ABD’de temaslarda bulunan Hazine ve Maliye Bakanı Mehmet Şimşek, enflasyonun yılın ikinci yarısında düşmeye başlayacağını söyledi.
CNN International’dan Richard Quest’e konuşan Şimşek, Türkiye’nin ulaşmayı hedeflediği enflasyon verilerine dikkati çekti. Hazine ve Maliye Bakanı, “Enflasyon hedefimiz bu yılın sonu için yüzde 36, önümüzdeki sene yüzde 14 ve 2026 için de yüzde 9.” dedi.
Şimşek, katıldığı programda şöyle konuştu:
“Enflasyonu yenmek, enflasyonu düşürmek zaman alır. Para politikası gecikmelerle çalışır. Aşağı inecek.

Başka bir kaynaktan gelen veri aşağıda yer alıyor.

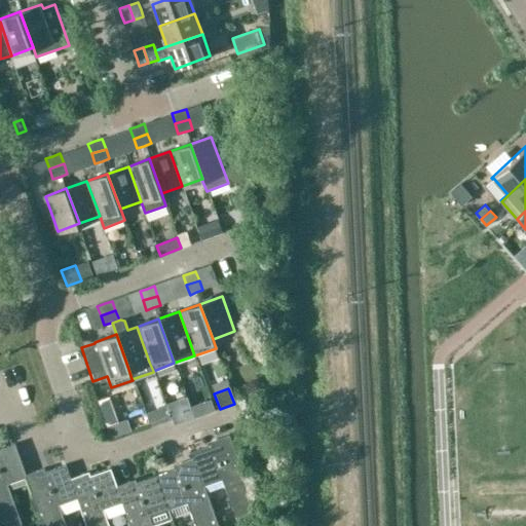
[(188,403),(177,407),(180,417),(191,413),(188,403)]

Yılın ikinci yarısında bunun kanıtlarını göreceksiniz. Önümüzdeki üç yılda fiyat istikrarını sağlamak için gerekli tüm adımları attık. Yani bu bir süreç ama oraya varacağız.”
Mesaj netti
En büyük önceliklerinin enflasyonla mücadele olduğunu yineleyen Şimşek, “Seçim sonrası program daha güçlü sahiplenildi çünkü halkın mesajı netti: Enflasyonu düşürün. Enflasyon en geriletici vergilendirme biçimi ve aynı zamanda gelir eşitsizliğinin de temel nedeni. Dolayısıyla enflasyonu düşürmek orta vadeli ekonomik programımızın özünü oluşturmakta” sözlerine yer verdi.
“Yüksek büyüme hızının en iyi yolu fiyat istikrarıdır”
Mali disiplini yeniden tesis ettiklerini belirten Şimşek, enflasyonu düşürürken büyümeden de vazgeçmeyeceklerini vurgulayarak “İşler şöyle yürüyecek… Uzun vadede büyüme ile enflasyon ve enflasyonun düşmesi arasında herhangi bir ödün verme söz konusu değildir. Aslında 20 yıl önce enflasyonu düşürdüğümüzde, Türkiye’nin 20 yıllık reel büyüme oranını önceki 20 yıla kıyasla neredeyse yüzde 1.5 puan artırmıştık. Dolayısıyla sürdürülebilir yüksek büyüme hızının en iyi yolu fiyat istikrarıdır” dedi.
Orta Doğu’da yükselen tansiyonu değerlendirdi
Bakan Şimşek Orta Doğu’daki yüksek tansiyonun ekonomiye yansımalarıyla ilgili de konuştu.
Şimşek gerilimden dolayı İsrail yönetimine tepki göstererek “Bu bizi geceleri uyanık tutan bir şey, çünkü gerilimin artması gerçek enerji fiyatlarının ve tedarik zincirlerindeki aksamaların etkileneceği en kötü senaryodur. Bu hiç de arzu edilen bir durum değil. Ancak başka bir yönü daha var; uluslararası insancıl hukuka saygı gösterilmemesi aynı zamanda birçok gerilime de yol açıyor. Bölgedeki halkların radikalleşme riskinin düşük olmadığını ve bu nedenle dünyanın harekete geçmesi gerektiğini düşünüyorum. Bu, İsrail’in uluslararası insancıl hukuka saygı duyması gerektiği anlamına geliyor” ifadelerini kullandı.